Hammers Side by Side — Husky and Uncle Ed’s Father’s Estwing

Two claw hammers on a white tabletop — left: Husky claw hammer with black rubber-overmolded handle; right: Estwing one-piece steel claw hammer with worn rubber grip showing heavy use and decades of patina

Photo Details

  • Date: May 25, 2026
  • Time: 6:01 PM EDT
  • Phase: Phase 1 — 120V rough-in (DIY)
  • Location: Inside the garage, on a workbench surface
  • Subject: Owner’s Husky claw hammer next to Uncle Ed’s father’s Estwing — at least one generation older than the owner

Description

The shot. Right-side hammer is Uncle Ed’s father’s Estwing — a one-piece forged-steel claw hammer with a leather/rubber gripped handle, manufactured during the era when Estwing was the working hammer in the United States. The head shows decades of patina and edge wear; the handle grip is soft from countless hours of use. Suspected to be quite old — Estwing has been continuously producing this pattern since the 1920s, and the patina + grip wear suggest at least 40+ years of service.

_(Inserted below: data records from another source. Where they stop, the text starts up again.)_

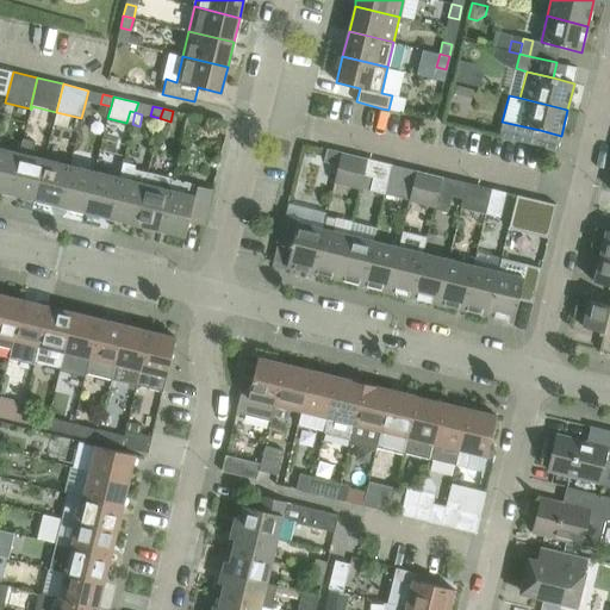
[(502,122),(498,137),(535,145),(540,130),(502,122)]
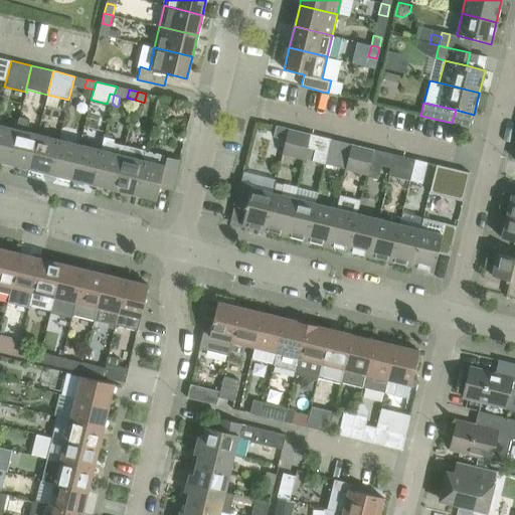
[(141,116),(143,107),(136,105),(133,114),(141,116)]
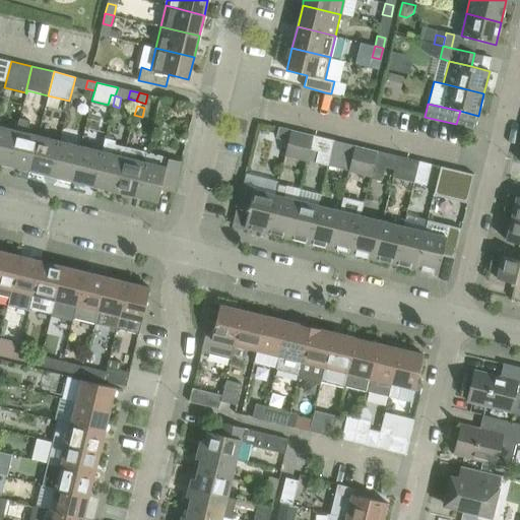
[(8,165),(29,171),(38,136),(27,133),(30,122),(19,119),(16,131),(8,165)]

The Husky next to it is the owner’s modern claw — capable, comfortable, but a single decade of service vs. several generations.

Visible Elements

  • Left: Husky claw hammer — black rubber-overmolded handle, “HUSKY” wordmark, polished steel head; owner’s daily-driver
  • Right: Estwing one-piece claw hammer — forged steel head and shaft, rubber/leather grip with heavy wear and embossed “Estwing” cursive logo near the heel; Uncle Ed’s father’s hammer
  • Carpenter pencil (orange) at top — same one Conor was wearing behind his ear in the morning
  • Yellow corded DeWalt drill body in top-right corner
  • VEVOR box and tarp at bottom — staging

Why This Photo

The whole project is documented for future reference decades from now — and that means the human history of the build is just as worth preserving as the wire routing and panel labeling. Uncle Ed brought his father’s hammer to help his nephew wire a garage. That fact deserves to live in the permanent record next to the install photos. The Estwing in this frame is older than the owner.